Cross-Lingual Textual Entailment (CLTE) is the task of identifying multi-directional entailment relations between two sentences, T1 and T2, written in different languages.
Each T1/T2 pair in the dataset is annotated (XML format) with one of the following entailment relations:
- Bidirectional (T1 ->T2 & T1 <- T2): the two fragments entail each other (semantic equivalence)
- Forward (T1 -> T2 & T1 !<- T2): unidirectional entailment from T1 to T2
- Backward (T1 !-> T2 & T1 <- T2): unidirectional entailment from T2 to T1
- No Entailment (T1 !-> T2 & T1 !<- T2): there is no entailment between T1 and T2
Both T1 and T2 are assumed to be TRUE statements; hence in the dataset there are no contradictory pairs.
The CLTE datasets have been created within the EU-funded project Cosyne (Multilingual Content Synchronization with Wikis).
Various CLTE datasets covering different language pairs are available.
CLTE-Semeval Benchmark
The following data was created for the Cross-lingual Textual Entailment (CLTE) for Content Synchronization Task, wich was offered at Semeval-2012 and SemEval 2013.
Four language combinations are available, each containing 1,500 CLTE pairs:
- Spanish/English
- German/English
- Italian/English
- French/English
Additionally, a monolingual English dataset is available as a by-product of the data collection methodology (1,500 pairs).
The CLTE-SemEval dataset is licensed under a Creative Commons Attribution-NonCommercial-ShareAlike 4.0 International License.
Publications or presentations containing results obtained through the use of CLTE-SemEval should cite the following reference:
Matteo Negri, Luisa Bentivogli, Yashar Mehdad, Danilo Giampiccolo, and Alessandro Marchetti. 2011.

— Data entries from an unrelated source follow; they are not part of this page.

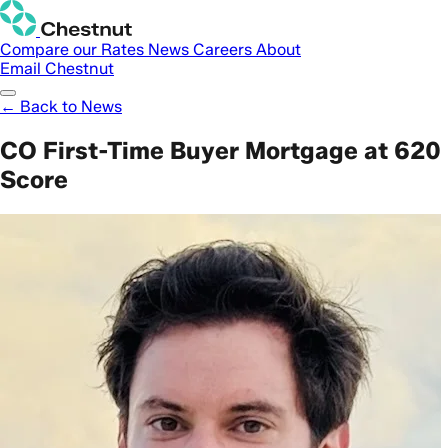
Compare our Rates
News
Careers
About
Email Chestnut
← Back to News
CO First-Time Buyer Mortgage at 620
Score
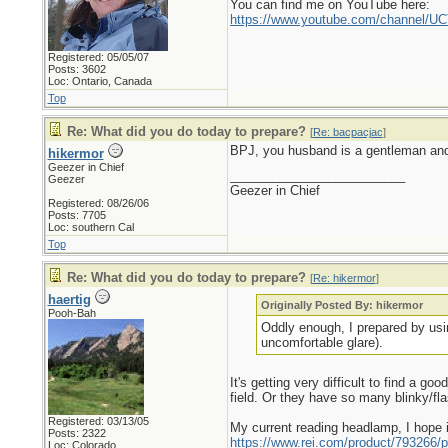
You can find me on YouTube here:
https://www.youtube.com/channel
Registered: 05/05/07
Posts: 3602
Loc: Ontario, Canada
Top
Re: What did you do today to prepare?
[
Re: bacpacjac
]
BPJ, you husband is a gentleman and 
hikermor
Geezer in Chief
_________________________
Geezer
Geezer in Chief
Registered: 08/26/06
Posts: 7705
Loc: southern Cal
Top
Re: What did you do today to prepare?
[
Re: hikermor
]
haertig
Originally Posted By: hikermor
Pooh-Bah
Oddly enough, I prepared by usin
uncomfortable glare).
It's getting very difficult to find a g
field. Or they have so many blinky/fl
Registered: 03/13/05
My current reading headlamp, I hope i
Posts: 2322
https://www.rei.com/product/793266/p
Loc: Colorado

Divide and Conquer: Crowdsourcing the Creation of Cross-Lingual Textual Entailment Corpora.
Proceedings of the 2011 Conference on Empirical Methods in Natural Language Processing (EMNLP 2011).
CLTE-Cosyne Benchmark
The CLTE-Cosyne Benchmark consists of:
- 1518 pairs for the language combinations English/Italian, English/German
- 800 pairs for the language combination Italian/German
In addition, two monolingual datasets are available, respectively for English (1518 pairs) and Italian (800 pairs).
To get the CLTE-Cosyne benchmark, please contact Matteo Negri (negri[at]fbk.eu)
Other references:
- Matteo Negri, Alessandro Marchetti, Yashar Mehdad, Luisa Bentivogli, and Danilo Giampiccolo. 2012. Semeval-2012 Task 8: Cross-lingual Textual Entailment for Content Synchronization. In Proceedings of the 6th International Workshop on Semantic Evaluation (SemEval-2012).

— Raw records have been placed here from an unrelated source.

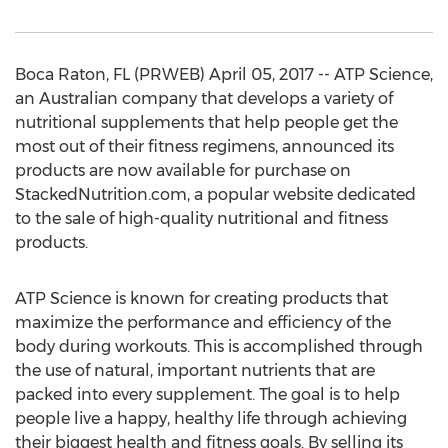
Boca Raton, FL (PRWEB) April 05, 2017 -- ATP Science,
an Australian company that develops a variety of
nutritional supplements that help people get the
most out of their fitness regimens, announced its
products are now available for purchase on
StackedNutrition.com, a popular website dedicated
to the sale of high-quality nutritional and fitness
products.
ATP Science is known for creating products that
maximize the performance and efficiency of the
body during workouts. This is accomplished through
the use of natural, important nutrients that are
packed into every supplement. The goal is to help
people live a happy, healthy life through achieving
their biggest health and fitness goals. By selling its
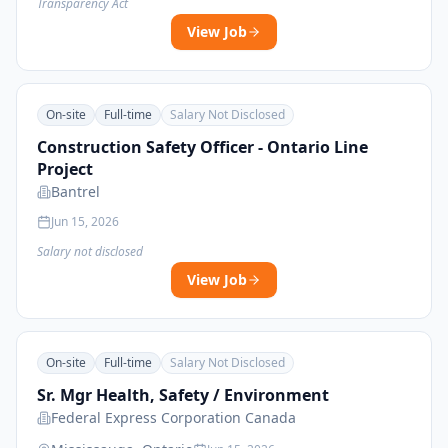
Transparency Act
View Job
On-site
Full-time
Salary Not Disclosed
Construction Safety Officer - Ontario Line
Project
Bantrel
Jun 15, 2026
Salary not disclosed
View Job
On-site
Full-time
Salary Not Disclosed
Sr. Mgr Health, Safety / Environment
Federal Express Corporation Canada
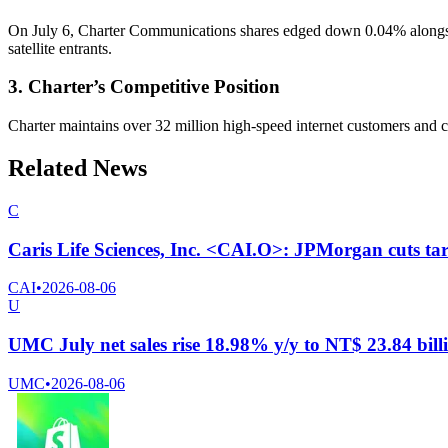
On July 6, Charter Communications shares edged down 0.04% alongside
satellite entrants.
3. Charter’s Competitive Position
Charter maintains over 32 million high-speed internet customers and co
Related News
C
Caris Life Sciences, Inc. <CAI.O>: JPMorgan cuts tar
CAI
•
2026-08-06
U
UMC July net sales rise 18.98% y/y to NT$ 23.84 bill
UMC
•
2026-08-06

- Matteo Negri, Alessandro Marchetti, Yashar Mehdad, Luisa Bentivogli, and Danilo Giampiccolo. 2013. Semeval-2013 Task 8: Cross-lingual Textual Entailment for Content Synchronization. In Proceedings of the 7th International Workshop on Semantic Evaluation (SemEval-2013).
- Matteo Negri and Yashar Mehdad, Creating a Bi-lingual Entailment Corpus through Translations with Mechanical Turk: $100 for a 10-Day Rush. Proceedings of the NAACL HLT 2010 Workshop on Creating Speech and Language Data With Amazon’s Mechanical Turk.